[Tasks to complete]
• A. In the piece on over-retained baby teeth, what does the dentist use to detect a missing permanent tooth?
• B. Resume the piece on over-retained baby teeth from its last sentence.

[Document text]
Understanding A Few Causes Of Over-Retained Baby Teeth

If you keep on schedule and take your child to the dentist every six months, then you may understand that the baby teeth will come out in a specific order. If they do not, then your son or daughter will have an issue called over-retained baby teeth. This basically means that the teeth are still retained in the mouth even when they are not supposed to be. If you want to know a little bit more about this issue, then keep reading to understand why it may happen.

Absence Of Permanent Teeth

The baby teeth are placeholders that keep the spots in the mouth where the adult teeth are supposed to come in. As the adult or primary teeth develop, they start to move upward into the mouth. In the process, the crowns butt up against the roots of the baby teeth. The roots disintegrate, the exposed part of the baby tooth loosens, and the tooth falls out. 

Baby teeth only come out if there is pressure on the root. If the baby tooth does not release, then there is a good chance that no pressure has been placed against the root. In other words, there is no permanent tooth pressing up against the tooth. 

The absence of a permanent tooth is one of the most common reasons why a baby tooth may be over-retained. Your child's dentist will use an x-ray image to note this. The baby tooth can be left in the mouth permanently and act as the adult tooth. It will however be smaller and shorter than the other teeth. If this is an issue, then the tooth can be crowned to make it appear more like an adult tooth.

[Stored items from a collection]
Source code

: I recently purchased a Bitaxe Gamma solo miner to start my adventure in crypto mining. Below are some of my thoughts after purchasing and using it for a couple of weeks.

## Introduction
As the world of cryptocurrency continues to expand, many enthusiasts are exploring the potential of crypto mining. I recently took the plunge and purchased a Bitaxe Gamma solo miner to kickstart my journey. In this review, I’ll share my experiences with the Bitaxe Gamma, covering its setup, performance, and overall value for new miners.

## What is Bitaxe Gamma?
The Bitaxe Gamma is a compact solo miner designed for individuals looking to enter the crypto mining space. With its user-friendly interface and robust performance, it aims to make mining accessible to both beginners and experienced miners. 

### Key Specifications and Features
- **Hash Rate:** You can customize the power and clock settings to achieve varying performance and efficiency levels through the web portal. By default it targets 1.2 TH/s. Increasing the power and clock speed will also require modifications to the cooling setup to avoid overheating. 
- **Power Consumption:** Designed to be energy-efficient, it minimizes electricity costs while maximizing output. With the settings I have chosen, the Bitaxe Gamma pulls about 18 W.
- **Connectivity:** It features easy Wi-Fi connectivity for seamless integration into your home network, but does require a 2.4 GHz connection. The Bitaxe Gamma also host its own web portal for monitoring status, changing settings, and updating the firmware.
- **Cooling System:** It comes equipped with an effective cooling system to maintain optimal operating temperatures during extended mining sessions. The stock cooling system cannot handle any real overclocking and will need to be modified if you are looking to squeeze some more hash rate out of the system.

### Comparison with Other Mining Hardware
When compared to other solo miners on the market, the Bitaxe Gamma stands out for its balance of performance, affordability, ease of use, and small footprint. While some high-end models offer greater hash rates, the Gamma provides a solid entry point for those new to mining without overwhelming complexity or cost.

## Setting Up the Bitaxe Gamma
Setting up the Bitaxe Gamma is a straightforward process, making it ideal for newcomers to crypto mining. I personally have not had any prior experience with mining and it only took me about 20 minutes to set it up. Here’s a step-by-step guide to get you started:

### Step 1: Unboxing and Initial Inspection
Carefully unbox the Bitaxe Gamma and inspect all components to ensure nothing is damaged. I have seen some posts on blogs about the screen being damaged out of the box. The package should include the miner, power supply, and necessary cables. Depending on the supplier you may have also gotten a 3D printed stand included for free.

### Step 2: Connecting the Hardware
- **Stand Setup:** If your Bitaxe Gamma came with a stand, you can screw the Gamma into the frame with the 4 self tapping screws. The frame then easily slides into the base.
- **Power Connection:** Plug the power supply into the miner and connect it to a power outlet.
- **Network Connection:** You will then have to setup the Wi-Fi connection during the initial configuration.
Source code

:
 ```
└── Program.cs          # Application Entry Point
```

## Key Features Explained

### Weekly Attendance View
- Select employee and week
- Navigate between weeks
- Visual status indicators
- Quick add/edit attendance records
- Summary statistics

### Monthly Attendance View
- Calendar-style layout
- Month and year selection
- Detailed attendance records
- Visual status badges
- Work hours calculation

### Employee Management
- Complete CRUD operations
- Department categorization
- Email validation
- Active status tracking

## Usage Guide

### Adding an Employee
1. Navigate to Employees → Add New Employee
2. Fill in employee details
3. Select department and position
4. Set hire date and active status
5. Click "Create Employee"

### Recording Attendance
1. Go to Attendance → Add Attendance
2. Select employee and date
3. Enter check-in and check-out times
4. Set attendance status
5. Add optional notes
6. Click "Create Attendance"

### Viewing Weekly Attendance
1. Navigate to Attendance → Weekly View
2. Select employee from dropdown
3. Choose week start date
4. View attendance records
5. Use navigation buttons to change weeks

[Outputs by task]
• A. An x-ray image.

• B.
The tooth can also be extracted, and this is a good option if the mouth is overcrowded. However, the lateral tooth on the other side of the mouth will also need to be removed to retain symmetry.

Fused Permanent Tooth

There are times when the permanent tooth will be fully formed in the jaw, but it is unable to move up into the mouth appropriately. This happens when the tooth fuses or bonds to the jawbone. Since the tooth is stuck in place, it cannot move. In this case, the tooth can be dislodged from the jaw in a surgical manner. Your child's dentist will likely need to remove the baby tooth first before this can happen.

When the fusion between the tooth and the jaw is broken, the adult tooth is left to move up into the mouth on its own. To help keep the area free for the tooth to do so, a spacer or retainer will be used.